TASK GOAL » Could you output each record below exactly as it stands and leave the pictures out?

^^^^^^^^

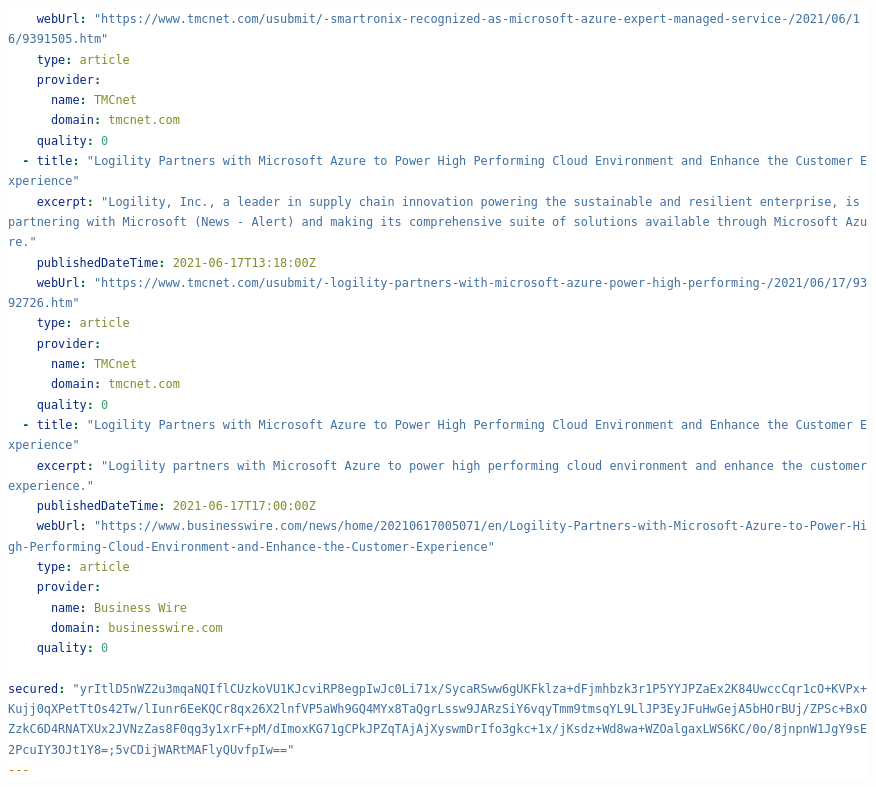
 ```yaml
    webUrl: "https://www.tmcnet.com/usubmit/-smartronix-recognized-as-microsoft-azure-expert-managed-service-/2021/06/16/9391505.htm"
    type: article
    provider:
      name: TMCnet
      domain: tmcnet.com
    quality: 0
  - title: "Logility Partners with Microsoft Azure to Power High Performing Cloud Environment and Enhance the Customer Experience"
    excerpt: "Logility, Inc., a leader in supply chain innovation powering the sustainable and resilient enterprise, is partnering with Microsoft (News - Alert) and making its comprehensive suite of solutions available through Microsoft Azure."
    publishedDateTime: 2021-06-17T13:18:00Z
    webUrl: "https://www.tmcnet.com/usubmit/-logility-partners-with-microsoft-azure-power-high-performing-/2021/06/17/9392726.htm"
    type: article
    provider:
      name: TMCnet
      domain: tmcnet.com
    quality: 0
  - title: "Logility Partners with Microsoft Azure to Power High Performing Cloud Environment and Enhance the Customer Experience"
    excerpt: "Logility partners with Microsoft Azure to power high performing cloud environment and enhance the customer experience."
    publishedDateTime: 2021-06-17T17:00:00Z
    webUrl: "https://www.businesswire.com/news/home/20210617005071/en/Logility-Partners-with-Microsoft-Azure-to-Power-High-Performing-Cloud-Environment-and-Enhance-the-Customer-Experience"
    type: article
    provider:
      name: Business Wire
      domain: businesswire.com
    quality: 0

secured: "yrItlD5nWZ2u3mqaNQIflCUzkoVU1KJcviRP8egpIwJc0Li71x/SycaRSww6gUKFklza+dFjmhbzk3r1P5YYJPZaEx2K84UwccCqr1cO+KVPx+Kujj0qXPetTtOs42Tw/lIunr6EeKQCr8qx26X2lnfVP5aWh9GQ4MYx8TaQgrLssw9JARzSiY6vqyTmm9tmsqYL9LlJP3EyJFuHwGejA5bHOrBUj/ZPSc+BxOZzkC6D4RNATXUx2JVNzZas8F0qg3y1xrF+pM/dImoxKG71gCPkJPZqTAjAjXyswmDrIfo3gkc+1x/jKsdz+Wd8wa+WZOalgaxLWS6KC/0o/8jnpnW1JgY9sE2PcuIY3OJt1Y8=;5vCDijWARtMAFlyQUvfpIw=="
---
```


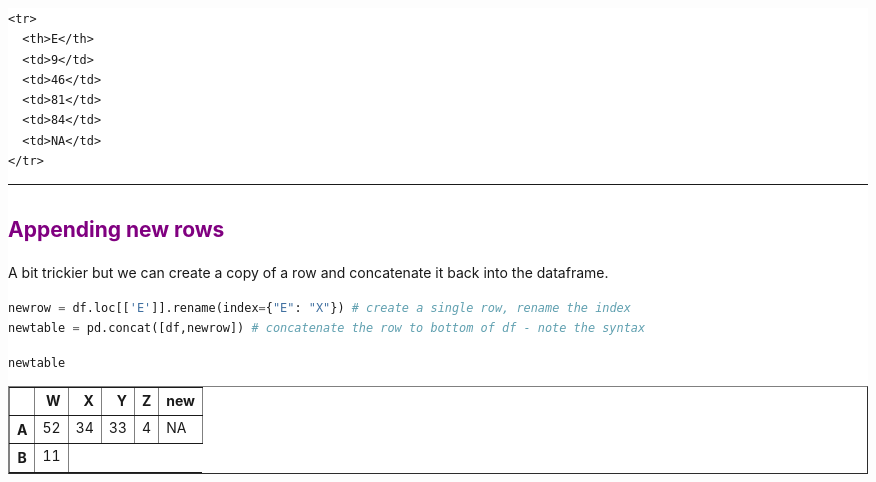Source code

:     <tr>
      <th>E</th>
      <td>9</td>
      <td>46</td>
      <td>81</td>
      <td>84</td>
      <td>NA</td>
    </tr>
  </tbody>
</table>
</div>



___
## <font color=purple>Appending new rows</font>
A bit trickier but we can create a copy of a row and concatenate it back into the dataframe.


```python
newrow = df.loc[['E']].rename(index={"E": "X"}) # create a single row, rename the index
newtable = pd.concat([df,newrow]) # concatenate the row to bottom of df - note the syntax
```


```python
newtable
```




<div>
<style scoped>
    .dataframe tbody tr th:only-of-type {
        vertical-align: middle;
    }

    .dataframe tbody tr th {
        vertical-align: top;
    }

    .dataframe thead th {
        text-align: right;
    }
</style>
<table border="1" class="dataframe">
  <thead>
    <tr style="text-align: right;">
      <th></th>
      <th>W</th>
      <th>X</th>
      <th>Y</th>
      <th>Z</th>
      <th>new</th>
    </tr>
  </thead>
  <tbody>
    <tr>
      <th>A</th>
      <td>52</td>
      <td>34</td>
      <td>33</td>
      <td>4</td>
      <td>NA</td>
    </tr>
    <tr>
      <th>B</th>
      <td>11</td>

^^^^^^^^

PROBLEM SOLUTION »
 ```yaml
    webUrl: "https://www.tmcnet.com/usubmit/-smartronix-recognized-as-microsoft-azure-expert-managed-service-/2021/06/16/9391505.htm"
    type: article
    provider:
      name: TMCnet
      domain: tmcnet.com
    quality: 0
  - title: "Logility Partners with Microsoft Azure to Power High Performing Cloud Environment and Enhance the Customer Experience"
    excerpt: "Logility, Inc., a leader in supply chain innovation powering the sustainable and resilient enterprise, is partnering with Microsoft (News - Alert) and making its comprehensive suite of solutions available through Microsoft Azure."
    publishedDateTime: 2021-06-17T13:18:00Z
    webUrl: "https://www.tmcnet.com/usubmit/-logility-partners-with-microsoft-azure-power-high-performing-/2021/06/17/9392726.htm"
    type: article
    provider:
      name: TMCnet
      domain: tmcnet.com
    quality: 0
  - title: "Logility Partners with Microsoft Azure to Power High Performing Cloud Environment and Enhance the Customer Experience"
    excerpt: "Logility partners with Microsoft Azure to power high performing cloud environment and enhance the customer experience."
    publishedDateTime: 2021-06-17T17:00:00Z
    webUrl: "https://www.businesswire.com/news/home/20210617005071/en/Logility-Partners-with-Microsoft-Azure-to-Power-High-Performing-Cloud-Environment-and-Enhance-the-Customer-Experience"
    type: article
    provider:
      name: Business Wire
      domain: businesswire.com
    quality: 0

secured: "yrItlD5nWZ2u3mqaNQIflCUzkoVU1KJcviRP8egpIwJc0Li71x/SycaRSww6gUKFklza+dFjmhbzk3r1P5YYJPZaEx2K84UwccCqr1cO+KVPx+Kujj0qXPetTtOs42Tw/lIunr6EeKQCr8qx26X2lnfVP5aWh9GQ4MYx8TaQgrLssw9JARzSiY6vqyTmm9tmsqYL9LlJP3EyJFuHwGejA5bHOrBUj/ZPSc+BxOZzkC6D4RNATXUx2JVNzZas8F0qg3y1xrF+pM/dImoxKG71gCPkJPZqTAjAjXyswmDrIfo3gkc+1x/jKsdz+Wd8wa+WZOalgaxLWS6KC/0o/8jnpnW1JgY9sE2PcuIY3OJt1Y8=;5vCDijWARtMAFlyQUvfpIw=="
---
```


Source code

:     <tr>
      <th>E</th>
      <td>9</td>
      <td>46</td>
      <td>81</td>
      <td>84</td>
      <td>NA</td>
    </tr>
  </tbody>
</table>
</div>



___
## <font color=purple>Appending new rows</font>
A bit trickier but we can create a copy of a row and concatenate it back into the dataframe.


```python
newrow = df.loc[['E']].rename(index={"E": "X"}) # create a single row, rename the index
newtable = pd.concat([df,newrow]) # concatenate the row to bottom of df - note the syntax
```


```python
newtable
```




<div>
<style scoped>
    .dataframe tbody tr th:only-of-type {
        vertical-align: middle;
    }

    .dataframe tbody tr th {
        vertical-align: top;
    }

    .dataframe thead th {
        text-align: right;
    }
</style>
<table border="1" class="dataframe">
  <thead>
    <tr style="text-align: right;">
      <th></th>
      <th>W</th>
      <th>X</th>
      <th>Y</th>
      <th>Z</th>
      <th>new</th>
    </tr>
  </thead>
  <tbody>
    <tr>
      <th>A</th>
      <td>52</td>
      <td>34</td>
      <td>33</td>
      <td>4</td>
      <td>NA</td>
    </tr>
    <tr>
      <th>B</th>
      <td>11</td>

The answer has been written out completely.